Apontamentos (incompletos) sobre a liberdade

Quanto mais obedientes, mais livres somos.
(santo Agostino)
 
     Uma questão que me inquieta amiúde é a liberdade. Um conceito equívoco, discutido nas mais diversas áreas do saber. Particularmente, o campo da fé precisa tê-lo em boa conta e, apesar das dificuldades de entendimento que dele derivam, sem uma noção clara do que seja a liberdade humana e a liberdade divina, o próprio ato de fé e sua prática podem ficar comprometidos, lesados ou distantes da sua essência.
 
     Deus corre riscos quando dá ao ser humano o dom da liberdade? É possível experimentá-la sem condicionamentos? Se sim, é certo afirmar que não há limites na liberdade? Se não, como justificar suas fronteiras? Percebe-se logo o quanto é exigente sua conceituação. Não podemos olvidar, para que não confundamos liberdade com libertinagem que, dito a grosso modo, significa fazer o que quiser, que junto à ideia que se teça de liberdade, necessariamente, é preciso ter presente a dimensão da consciência, da ética, da moral, valores estes condicionados a outros inúmeros fatores – educação, política, costumes, cultura e, claro, religião.

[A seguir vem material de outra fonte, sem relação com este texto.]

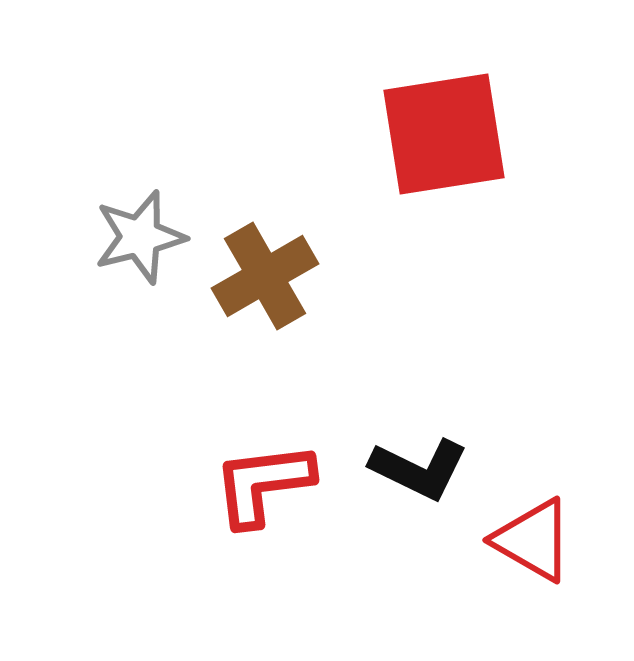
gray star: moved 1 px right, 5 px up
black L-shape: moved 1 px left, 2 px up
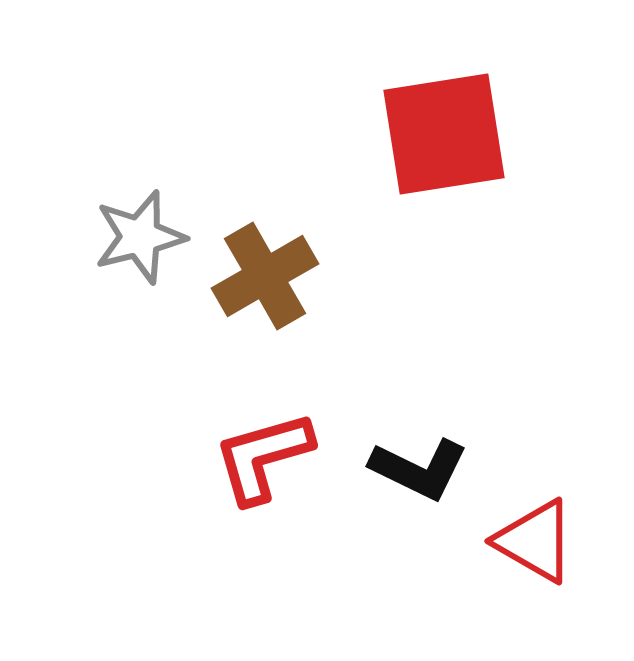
red L-shape: moved 27 px up; rotated 9 degrees counterclockwise
red triangle: moved 2 px right, 1 px down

     Talvez aqui no vemos diante dos primeiros limites da discussão acerca da liberdade: os pontos de partida. Por um lado, eles delimitam muitas coisas, por outro, alargam os horizontes da razão. Se levamos em conta o nome Deus nos vemos diante de agravantes sérios, seja do ponto de vista teológico, filosófico, psicológico, histórico e cultural. Se nos furtarmos à ideia de Deus, igualmente, outros pesos e medidas serão usados de modo arbitrário ou inconsequente ao se tentar compreender o que seja liberdade.

     Como não há consenso possível, é preciso firmar os pés em alguns pressupostos. Eu parto do princípio de que há Deus, há fé e ambos precisam ser levados em voga ao se abordar a pauta liberdade. Se não houvesse Deus, seríamos escravos de nós mesmos. Porque Deus existe e nele não há possibilidades nenhuma de habitar o mau, somente em si e a partir de si, pensamos ser possível uma liberdade sadia, justa, equânime, verdadeira, prazerosa e que cause benefício não só àquele que a experimenta, mas também a todo o restante da humanidade. Um exemplo claro do que seria uma liberdade que traria proveito, supostamente, apenas ao indivíduo, é o uso livre da inteligência para a construção de um instrumento que deixasse rico seu progenitor, embora lesasse uma multidão – uma arma, um programa, um vírus. Um exemplo do que entendemos ser a correta liberdade é a criação de algo – um remédio, um utensílio – ao qual todos tivessem acesso, sendo que quem o descobriu herdasse como recompensa exclusivamente o bem-estar dos que usufruírem de sua ideia.

     A partir da fé no Deus revelado por Jesus Cristo, há uma formação de consciência nova que nos faz usar a liberdade para o bem do outro. Há, contudo, a realidade do pecado, a qual nos fere, que impede a plenitude desse bom uso que deveríamos fazer da nossa liberdade. Dos evangelhos deriva para nós a afirmação de que Cristo usou sua liberdade de forma plena para o bem de toda a humanidade, quando escolheu ser obediente à vontade de seu Pai. Igualmente Maria em seu sim livre e disponível à vontade de Deus. Igualmente deveria ser conosco. Partindo da fé em Deus, como ser o mais livre possível? Sendo livre para o bem do outro. Tarefa que exige muito, mas que segue os passos de Jesus Cristo. A liberdade vence o egoísmo. Quando a vida é serviço, a liberdade se torna verdadeiramente um dom. Quando a vida é baseada em interesses pessoais, a liberdade se torna escravidão, jugo, depressão, morte – para si e para os demais. O exercício da liberdade em Deus gera uma alegria e uma felicidade incomensurável e sempre vem acompanhada de pequenos sacrifícios. Somente aquele que conquista sua liberdade em Deus, vive mais profundamente o mistério da graça, aquela com a qual o Apóstolo Paulo saúda os destinatários de suas cartas. Só que para isso é preciso perder e se perder em Deus. É aqui que muitos esbarram, não sendo capazes de experimentar o bem que ganhariam, não fosse o medo egoísta de abrir mão.